**Assignment**
Report each line from the data below that holds the word "release".

**Data for analysis**
[Start of Attachment]

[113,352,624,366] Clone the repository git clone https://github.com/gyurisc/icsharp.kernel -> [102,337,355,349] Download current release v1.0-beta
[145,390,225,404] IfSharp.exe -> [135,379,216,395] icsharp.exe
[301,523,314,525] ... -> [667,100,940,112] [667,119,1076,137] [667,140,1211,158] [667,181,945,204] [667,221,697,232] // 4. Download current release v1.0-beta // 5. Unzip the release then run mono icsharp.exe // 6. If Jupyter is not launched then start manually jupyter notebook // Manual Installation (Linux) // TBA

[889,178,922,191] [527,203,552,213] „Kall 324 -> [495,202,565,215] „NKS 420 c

[End of Attachment]
[Start of Attachment]

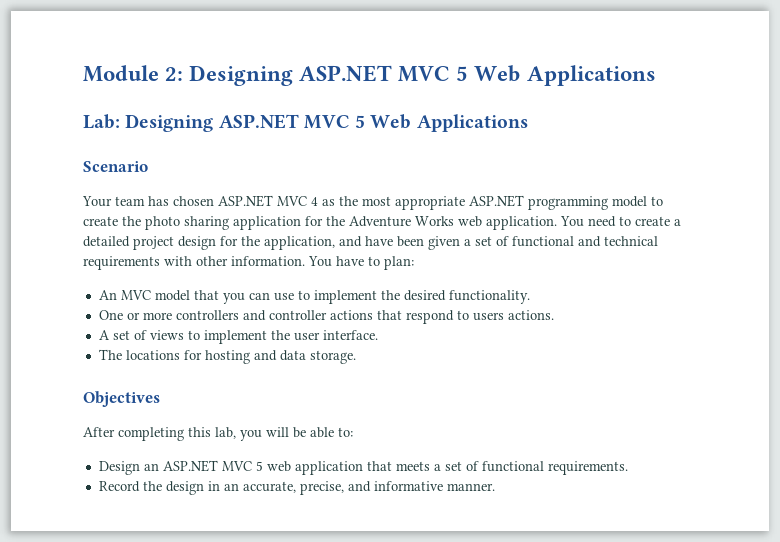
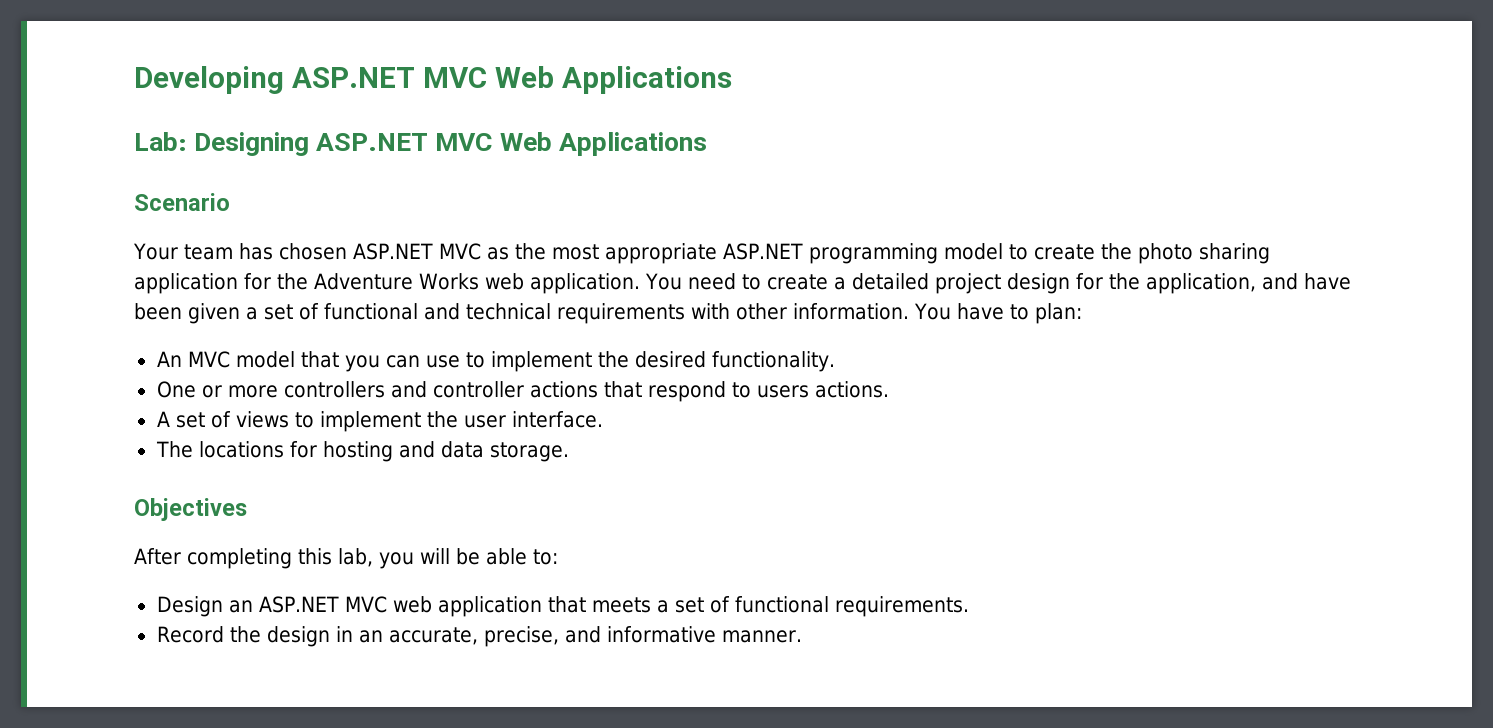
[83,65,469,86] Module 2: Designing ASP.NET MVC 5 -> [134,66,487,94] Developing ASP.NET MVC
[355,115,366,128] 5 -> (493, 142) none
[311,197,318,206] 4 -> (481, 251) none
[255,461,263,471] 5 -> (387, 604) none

[End of Attachment]

**Answer to this exercise**
[113,352,624,366] Clone the repository git clone https://github.com/gyurisc/icsharp.kernel -> [102,337,355,349] Download current release v1.0-beta
[301,523,314,525] ... -> [667,100,940,112] [667,119,1076,137] [667,140,1211,158] [667,181,945,204] [667,221,697,232] // 4. Download current release v1.0-beta // 5. Unzip the release then run mono icsharp.exe // 6. If Jupyter is not launched then start manually jupyter notebook // Manual Installation (Linux) // TBA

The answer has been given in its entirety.